# A Generation Xer excited about what Gen Z can do for the future.



## GenXer (Jan 20, 2012)

I was reading a series of articles on Gen Z (1995 to 2010???) and our little whipper snappers (Gen X's and Y's kids). The negatives were that these kids are little emperors running around being rude and bossing their parents around ...Yeah, like I would ever like my kids and nephews/nieces do that to me LOL..Sheeeiiit..Shine that. 
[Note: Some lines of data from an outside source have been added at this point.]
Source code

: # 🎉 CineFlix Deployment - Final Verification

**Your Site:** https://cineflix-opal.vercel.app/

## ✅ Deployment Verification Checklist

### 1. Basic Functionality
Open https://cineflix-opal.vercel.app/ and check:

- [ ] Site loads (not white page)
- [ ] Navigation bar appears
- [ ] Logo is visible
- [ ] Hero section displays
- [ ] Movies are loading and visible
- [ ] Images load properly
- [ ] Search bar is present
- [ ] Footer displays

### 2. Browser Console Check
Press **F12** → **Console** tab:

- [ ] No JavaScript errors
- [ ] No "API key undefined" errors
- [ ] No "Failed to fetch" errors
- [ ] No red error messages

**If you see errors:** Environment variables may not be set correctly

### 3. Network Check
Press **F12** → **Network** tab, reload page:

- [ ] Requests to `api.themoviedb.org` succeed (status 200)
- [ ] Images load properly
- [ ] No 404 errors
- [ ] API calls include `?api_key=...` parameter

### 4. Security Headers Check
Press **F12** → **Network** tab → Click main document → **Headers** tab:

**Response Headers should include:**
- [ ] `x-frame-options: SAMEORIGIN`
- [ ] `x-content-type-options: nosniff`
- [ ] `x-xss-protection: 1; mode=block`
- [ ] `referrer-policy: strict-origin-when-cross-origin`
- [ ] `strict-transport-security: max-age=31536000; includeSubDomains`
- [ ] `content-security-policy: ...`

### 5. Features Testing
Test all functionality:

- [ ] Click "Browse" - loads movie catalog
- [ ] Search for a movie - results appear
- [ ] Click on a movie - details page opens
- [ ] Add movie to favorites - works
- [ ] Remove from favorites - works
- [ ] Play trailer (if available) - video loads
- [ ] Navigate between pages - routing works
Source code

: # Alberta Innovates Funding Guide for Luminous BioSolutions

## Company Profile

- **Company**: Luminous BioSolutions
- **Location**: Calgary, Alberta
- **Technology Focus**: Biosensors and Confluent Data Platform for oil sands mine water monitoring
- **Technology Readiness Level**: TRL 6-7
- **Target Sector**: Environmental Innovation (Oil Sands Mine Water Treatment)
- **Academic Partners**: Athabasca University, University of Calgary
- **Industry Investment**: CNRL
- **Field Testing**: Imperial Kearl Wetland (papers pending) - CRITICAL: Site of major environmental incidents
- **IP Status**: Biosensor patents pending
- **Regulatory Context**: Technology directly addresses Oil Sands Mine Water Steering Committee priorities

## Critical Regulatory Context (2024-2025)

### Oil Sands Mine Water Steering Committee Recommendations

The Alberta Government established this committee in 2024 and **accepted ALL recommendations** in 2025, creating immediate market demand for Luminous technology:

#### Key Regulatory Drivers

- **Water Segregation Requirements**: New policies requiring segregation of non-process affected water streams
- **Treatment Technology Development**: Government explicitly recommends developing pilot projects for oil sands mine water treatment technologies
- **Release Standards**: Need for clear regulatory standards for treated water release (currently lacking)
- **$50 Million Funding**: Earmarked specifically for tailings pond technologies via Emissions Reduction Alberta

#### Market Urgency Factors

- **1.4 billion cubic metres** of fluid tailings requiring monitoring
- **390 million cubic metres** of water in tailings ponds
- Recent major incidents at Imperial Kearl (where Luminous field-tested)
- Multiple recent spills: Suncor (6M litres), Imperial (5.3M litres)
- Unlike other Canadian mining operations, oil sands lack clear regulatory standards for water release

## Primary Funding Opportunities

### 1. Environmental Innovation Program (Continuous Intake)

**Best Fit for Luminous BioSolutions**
Hold up, gotta take this baby aspirin.

Others say that their expectations are so high that they are in for a rude awakening on how the real world is. The positives are that since these kids grew up during the 9/11 attacks, school shootings, and economic collapses, they will be more financially savvy and will be more involved in making the world a safer place. Blah blah..Generalizations. As the years go by, I'm pretty skeptical if my Generation (X) and the one after ours (Millennials) can solve crap we're dealing with today much less tomorrow's challenges. Gen Y is supposed to be optimistic, maybe they can fix things. Maybe. Gen Z , what's your take on you guys taking the baton from the geezers years from now? You guys up for it? 

I'm like that dude in the Matrix movie excited about what Neo can do.


----------



## Glenda Gnome Starr (May 12, 2011)

The kids are our future and they will do great things!!!!


----------



## wellfxd (Jul 28, 2013)

There is no hope of our generation doing anything worthwhile. Based on all the shit I see on the internet and when I'm in town with my mates, I wouldn't be surprised if our generation somehow managed to kill off the human race.


----------



## ThatOneWeirdGuy (Nov 22, 2012)

When we're in charge, humanity will either crash and burn or go on to prosper. 


The people hating on Gen Z don't realize all generations were dumb as fuck when they were young. Baby Boomers, what did your parents think of whole hippie movement? Gen Xers, did they like your drugs, sex and rock & roll attitude?


----------



## Glenda Gnome Starr (May 12, 2011)

I missed out on the hippie movement but my parents and I did have a good laugh about some of their fashion statements.
People have the right to be immature when they are very young. It doesn't mean that they are destined to destroy the world.



ThatOneWeirdGuy said:


> When we're in charge, humanity will either crash and burn or go on to prosper.
> 
> 
> The people hating on Gen Z don't realize all generations were dumb as fuck when they were young. Baby Boomers, what did your parents think of whole hippie movement? Gen Xers, did they like your drugs, sex and rock & roll attitude?


----------



## Vic (Dec 4, 2010)

Long as they/we curb the rate at which babies are produced.


----------